Infertility is a pathological condition of the male or female reproductive system, defined by the inability to achieve clinical pregnancy after 12 months or more of regular, unprotected sexual intercourse. Globally, it is estimated that approximately 17% of individuals experience infertility at some point in their lives, indicating a widespread public health concern.

The etiology of infertility is multifactorial and equally distributed between the sexes. In males, infertility can arise from abnormalities such as oligospermia, asthenozoospermia, or genetic factors impacting spermatogenesis. In females, infertility may result from disorders like anovulation, tubal factor infertility, or uterine anomalies. Notably, epidemiological data over recent decades indicate a rising prevalence of infertility among both sexes, suggesting an increasing burden of reproductive health issues globally.

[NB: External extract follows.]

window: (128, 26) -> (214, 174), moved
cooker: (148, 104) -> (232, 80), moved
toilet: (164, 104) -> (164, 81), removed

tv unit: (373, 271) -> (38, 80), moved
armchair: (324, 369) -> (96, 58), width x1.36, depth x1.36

The standard for evaluation of infertility is quantitative. It is based on the quantity of ovarian follicles and sperm. The age-related decrease in fertility in women correlates with ovarian aging, diminished ovarian reserves, and decreased developmental competence of oocytes, while male infertility is related to low sperm concentration, poor sperm motility, and abnormal sperm morphology. However, this basic examination sometimes fails to detect any abnormality and to clearly distinguish fertile from infertile women and men.  20–40% of people evaluated for infertility will have no identified cause, termed idiopathic infertility. Individuals with idiopathic infertility face a lengthy guesswork based, costly, and emotionally challenging journey with low chances of conception.

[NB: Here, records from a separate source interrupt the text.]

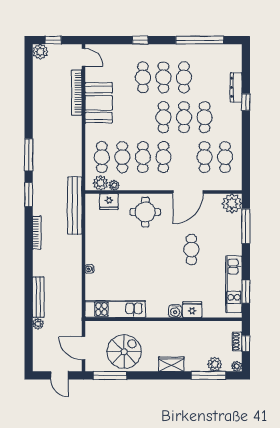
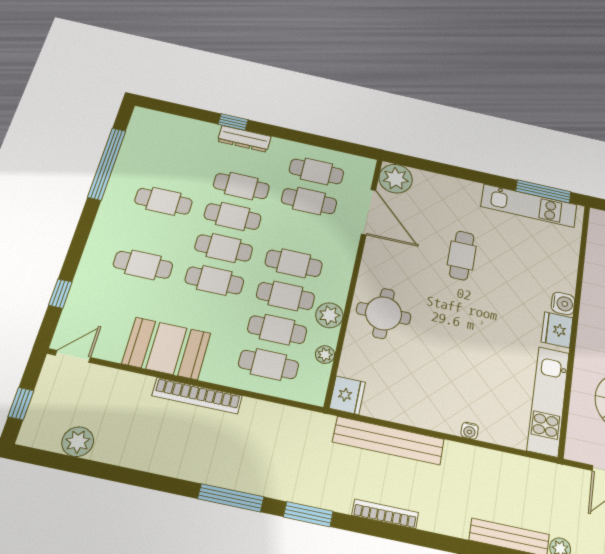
window: (140, 40) -> (60, 294), moved
plant: (40, 52) -> (78, 442), moved
cafe table: (163, 77) -> (214, 280), moved
dresser: (236, 87) -> (244, 139), moved
bookcase: (77, 93) -> (197, 396), moved
plant: (101, 183) -> (329, 315), moved
door: (188, 192) -> (369, 212), moved
fridge: (109, 202) -> (347, 395), moved
bench: (75, 206) -> (388, 440), moved
window: (246, 226) -> (437, 168), removed
cafe table: (191, 250) -> (462, 255), turned 90
window: (246, 292) -> (543, 191), width x1.44
fridge: (192, 310) -> (557, 330), moved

Telomere attrition is a primary hallmark of aging and has been proposed as a qualitative biomarker for infertility diagnosis, idiopathic included. Serving as a crucial factor in understanding idiopathic infertility and guiding personalized treatment approaches.

In fact, several studies have assessed the association between telomere length and fertility. However, the substantial intrinsic variability of the telomere measurement techniques hampers comparisons between them.

Using qFISH to investigate the relationship between female fertility and telomere length, studies found that telomere length in oocytes predicted the risk of apoptosis in preimplantation embryos and decreased oocyte telomere length portended poor reproductive outcome in infertile women undergoing in vitro fertilization. Moreover, telomere intensity measured in ovaries was found to shorten as women age.

In male, sperm telomere length of male partners of couples with primary infertility was lower than sperm telomere length of male partners of fertile couples and sperm telomere length correlated negatively with motility and sperm concentration. In addition, it was found that infertile men have shorter sperm telomere length and higher percentage of telomere aggregates. Furthermore, the telomere length in spermatogonia and spermatocytes in testicular biopsy samples were found to be higher in patients whose intracytoplasmic sperm injection cycles resulted in a birth.

Telomeres in peripheral blood leukocytes have been demonstrated to be highly correlated with reproductive organs tissues of male and female. Using qFISH, it was found that leukocyte telomere length was positively associated with length of reproductive lifespan from menarche to menopause. Moreover, our published clinical studies have demonstrated the presence of telomere aberrations (telomere loss, telomere doublets), in addition to telomere shortening, in women and men with infertility and that telomere loss and/or short telomere ratio is superior as a diagnostic tool for identifying couples with infertility than conventional measurements of telomere length. Therefore, leukocyte telomere length, telomere loss, and proportion of short telomeres measured with qFISH is a reliable biomarker that can support personalized fertility counseling and tailored treatments.